:: GOAL ::
Reproduce every line of the records below word for word, but leave the pictures out of your answer.

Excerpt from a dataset

>>>>

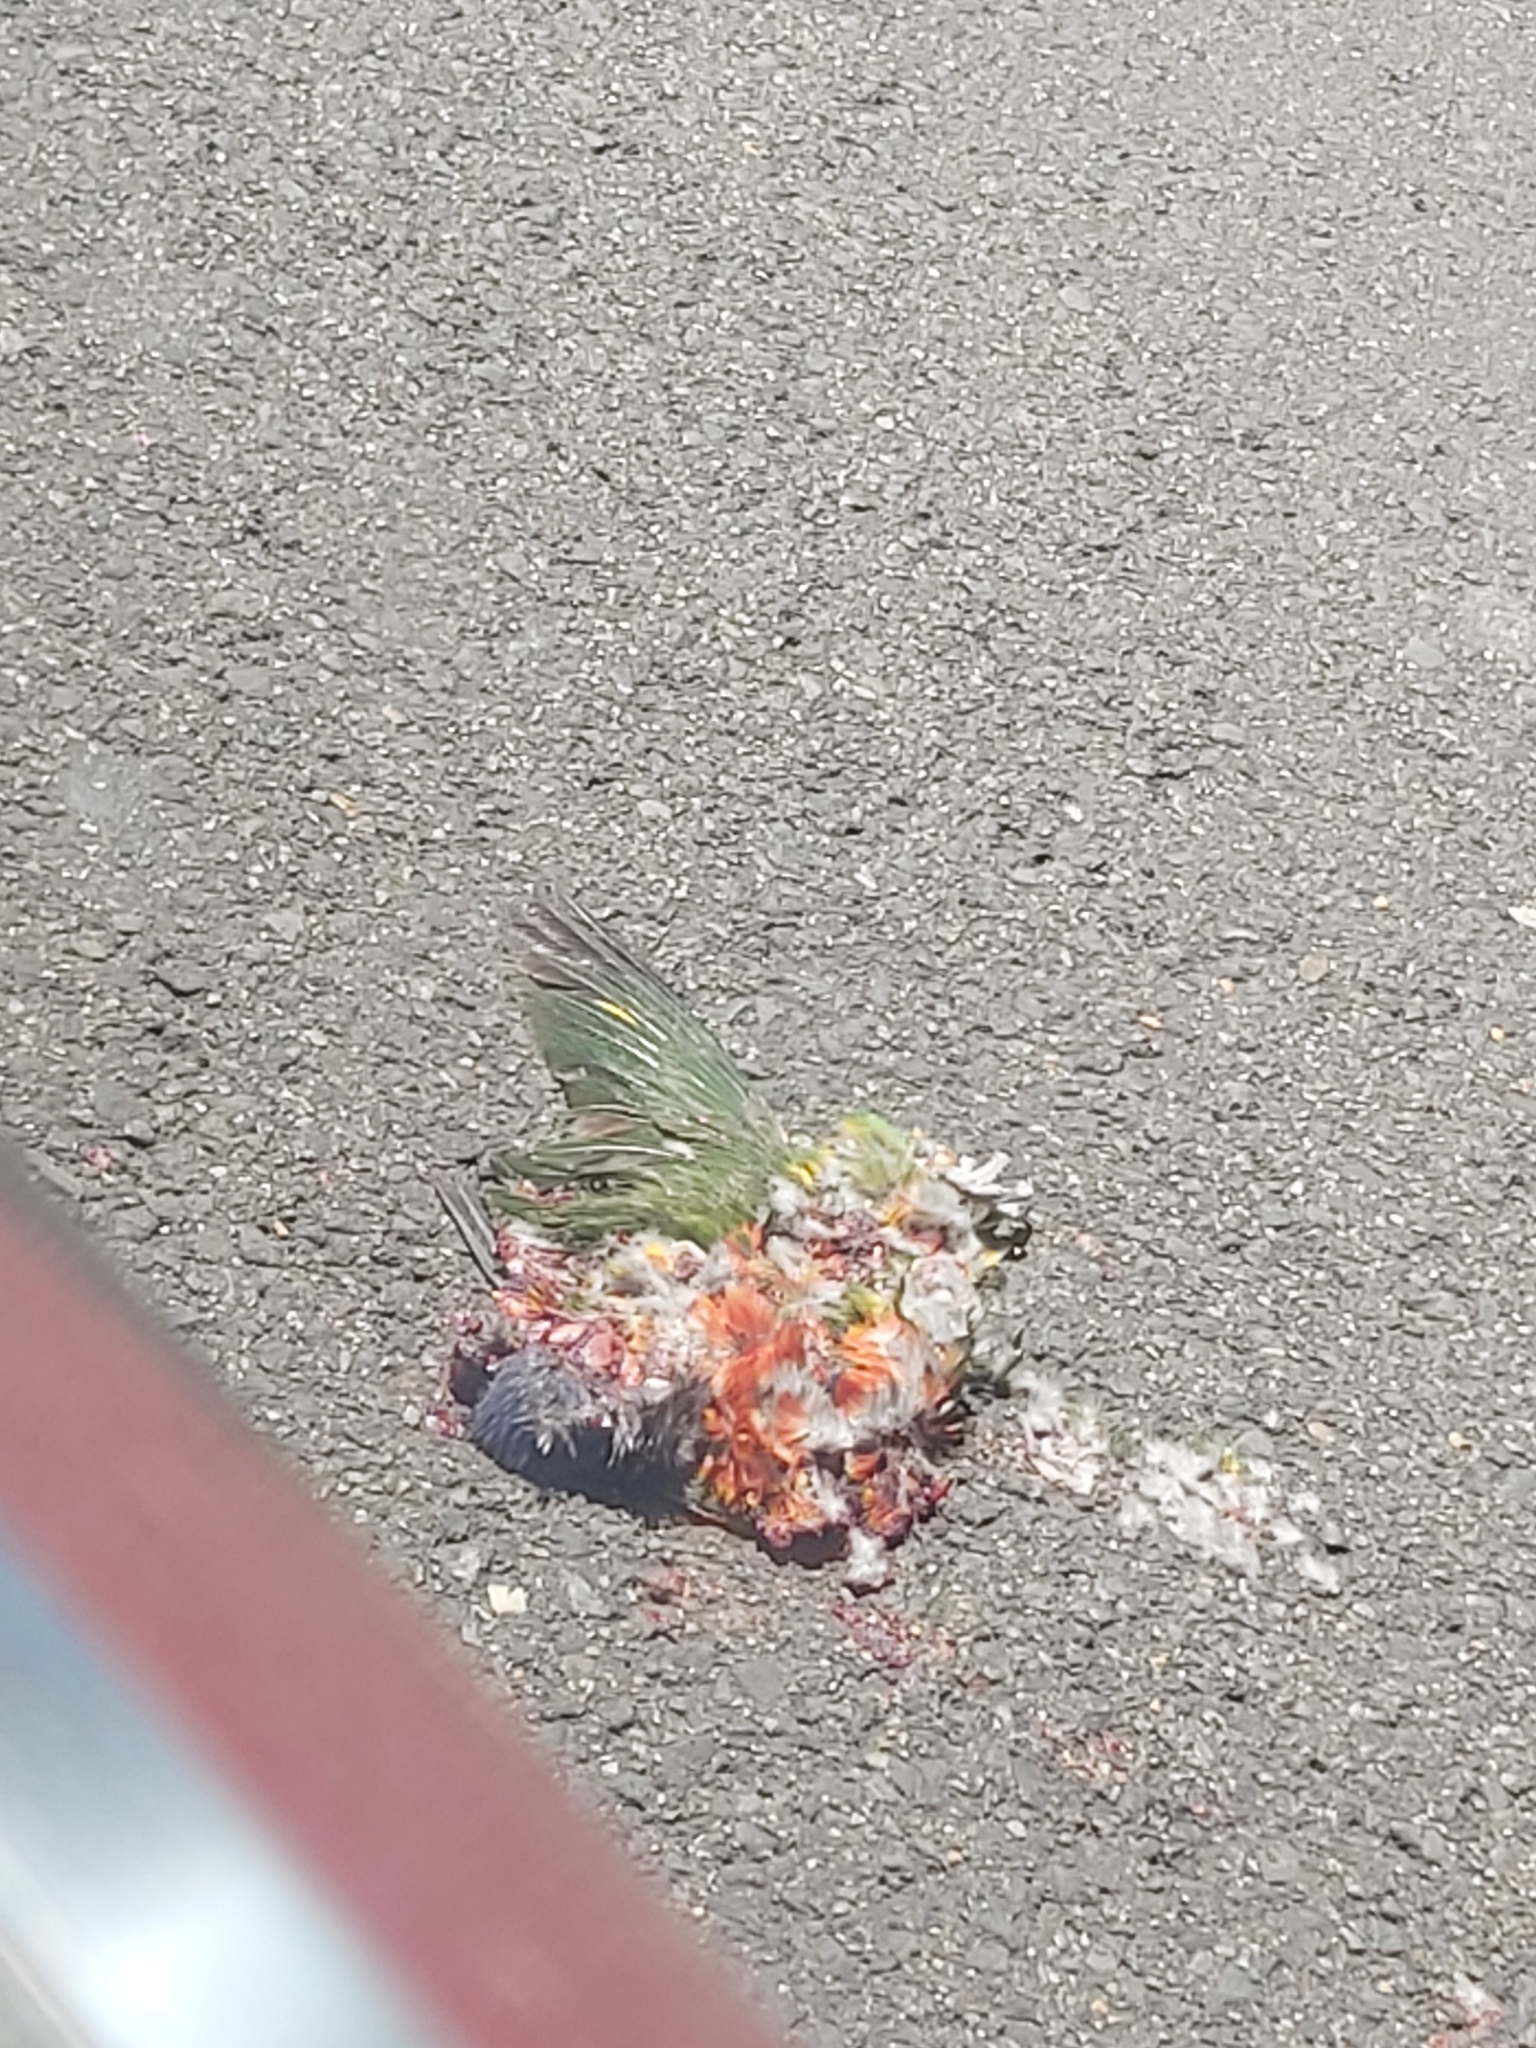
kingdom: Animalia
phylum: Chordata
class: Aves
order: Psittaciformes
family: Psittacidae
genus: Trichoglossus
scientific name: Trichoglossus haematodus
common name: Coconut lorikeet
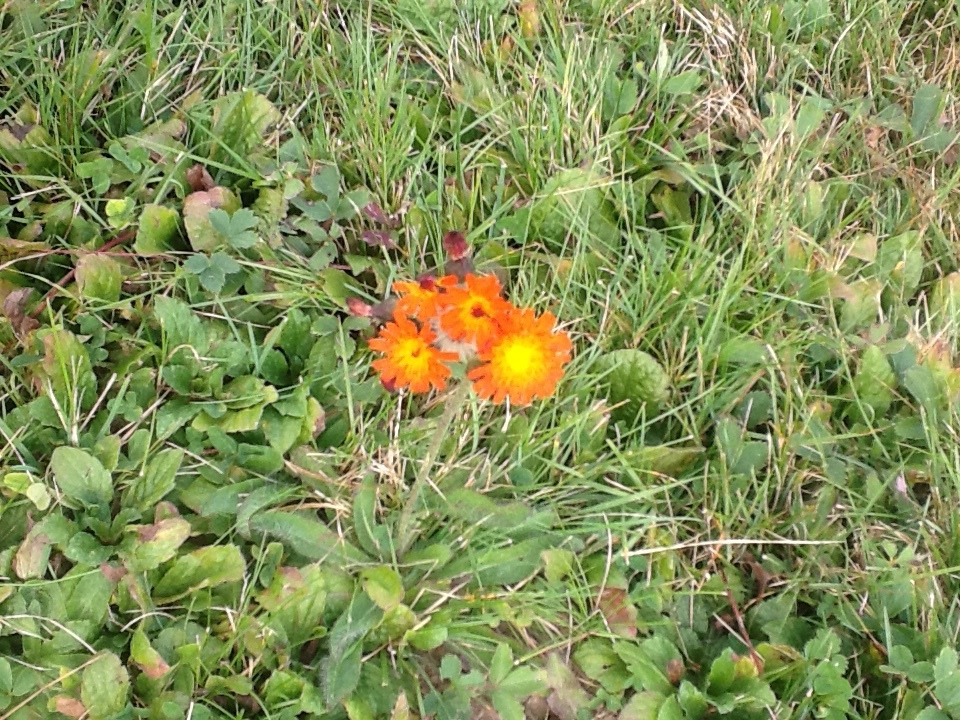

<<<<

:: COMPLETE OUTPUT ::
kingdom: Animalia
phylum: Chordata
class: Aves
order: Psittaciformes
family: Psittacidae
genus: Trichoglossus
scientific name: Trichoglossus haematodus
common name: Coconut lorikeet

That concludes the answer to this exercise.